Mulai Akhir Maret Akses Penumpang Keluar Masuk Mentawai Ditutup Suasana pelabuhan Tua Pejat, Pulau Sipora, Mentawai. Foto: Kornelia Septin Rahayu

Covesia.com - Terhitung mulai Selasa (31/3/2020), Pemerintah daerah Kabupaten Kepulauan Mentawai akan menutup semua akses laut, udara, dan darat bagi yang ingin keluar masuk Mentawai demi mencegah meluasnya dampak penularan virus Corona (Covid-19).

Pemda setempat tidak mengizinkan armada penerbangan perintis, kapal penumpang, kapal wisata, kapal penyeberangan, kapal perintis, speed boat (kapal jenis apapun) untuk membawa penumpang dari bandar udara maupun pelabuhan dari wilayah pesisir Sumbar ataupun dari wilayah lainnya masuk ke Mentawai hingga ada pemberitahuan lebih lanjut dari Pemda Mentawai.

Meski demikian, kapal hanya bisa membawa bahan kebutuhan pokok, BBM, atau logistik untuk penanganan dan pencegahan Covid 19.

Sementara itu, tim gugus tugas akan mengawasi semua kapal, ABK, dan barang yang masuk akan disemprot dari pelabuhan di Padang dan juga saat berlabuh di Mentawai, serta petugas kapal tidak diperbolehkan turun lalu lalang ke daratan.

Sementara itu, kapal antar pulau milik Pemda Mentawai mulai Kamis (2/4/2020) hanya akan berlayar sekali seminggu untuk tiga rute dari ujung utara, tengah, dan selatan Kepulauan Mentawai.

"Kapal antar pulau kita perketat dan hanya beroperasi sekali seminggu.
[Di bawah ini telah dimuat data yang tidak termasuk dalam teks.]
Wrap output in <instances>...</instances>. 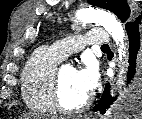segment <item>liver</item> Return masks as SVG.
<instances>
[{"label":"liver","mask_w":142,"mask_h":119,"mask_svg":"<svg viewBox=\"0 0 142 119\" xmlns=\"http://www.w3.org/2000/svg\"><path fill=\"white\" fill-rule=\"evenodd\" d=\"M23 117H24V119H30V116H29V115H24ZM33 118H34V119H42V118H44V117H42V116H33ZM51 118H53V117H51Z\"/></svg>","instance_id":"liver-1"}]
</instances>
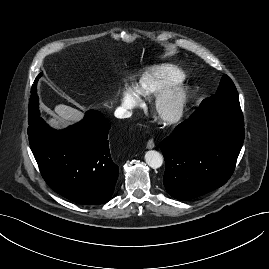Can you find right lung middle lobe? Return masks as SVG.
<instances>
[{
	"label": "right lung middle lobe",
	"mask_w": 269,
	"mask_h": 269,
	"mask_svg": "<svg viewBox=\"0 0 269 269\" xmlns=\"http://www.w3.org/2000/svg\"><path fill=\"white\" fill-rule=\"evenodd\" d=\"M39 76H41V74ZM36 86H37V80L35 81L31 90V98L29 104V125H34L40 118L38 110V96Z\"/></svg>",
	"instance_id": "right-lung-middle-lobe-1"
}]
</instances>
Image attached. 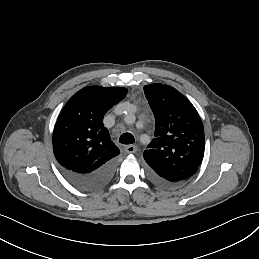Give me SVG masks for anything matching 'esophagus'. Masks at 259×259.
<instances>
[{"instance_id":"1","label":"esophagus","mask_w":259,"mask_h":259,"mask_svg":"<svg viewBox=\"0 0 259 259\" xmlns=\"http://www.w3.org/2000/svg\"><path fill=\"white\" fill-rule=\"evenodd\" d=\"M126 153L133 154L137 152L138 147L136 145H128L124 148Z\"/></svg>"}]
</instances>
Kami imbau bagi masyarakat, jika tidak ada urusan yang terlalu penting, tidak usah berangkat karena jadwal kapal dan penumpang dibatasi dan jarak antar penumpang juga dijaga,"ujar Kortanius Sabeleake, Wakil Bupati Kepulauan Mentawai, Senin (30/3/2020).
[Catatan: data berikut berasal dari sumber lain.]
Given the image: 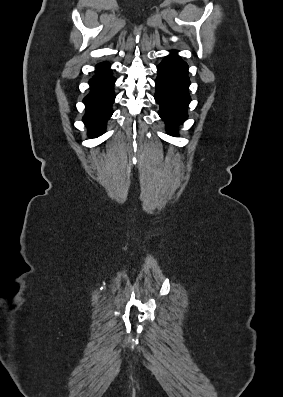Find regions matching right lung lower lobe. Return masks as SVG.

Lebih lanjut ia mengajak warga untuk melakukan isolasi diri secara mandiri di rumah, tetap jaga jarak, kebersihan, dan kesehatan.
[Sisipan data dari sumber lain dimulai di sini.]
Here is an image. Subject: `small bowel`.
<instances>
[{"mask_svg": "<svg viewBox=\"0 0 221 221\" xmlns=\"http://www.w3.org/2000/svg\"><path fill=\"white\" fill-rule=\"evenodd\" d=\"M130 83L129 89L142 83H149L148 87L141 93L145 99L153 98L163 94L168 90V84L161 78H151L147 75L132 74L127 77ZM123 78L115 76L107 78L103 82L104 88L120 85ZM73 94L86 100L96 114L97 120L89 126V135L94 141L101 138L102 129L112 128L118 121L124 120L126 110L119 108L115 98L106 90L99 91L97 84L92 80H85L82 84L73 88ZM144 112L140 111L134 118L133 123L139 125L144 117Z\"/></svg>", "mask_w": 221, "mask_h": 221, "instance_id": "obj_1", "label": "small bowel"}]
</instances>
"Tokoh masyarakat, kepala desa dan dusun pantau semua warga yang masuk atau pulang kampung ke Mentawai agar dilaporkan ke petugas kesehatan untuk memantau kondisi kesehatannya juga dilakukan penyemprotan disinfektan secara mandiri," imbaunya.

Korta menyatakan bahwa posko BPBD penanganan virus Corona siap 24 jam dan jika ada permintaan organisasi massa untuk penyemprotan disinfektan bisa disampaikan dan akan disediakan bahan materialnya untuk penyemprotan mandiri.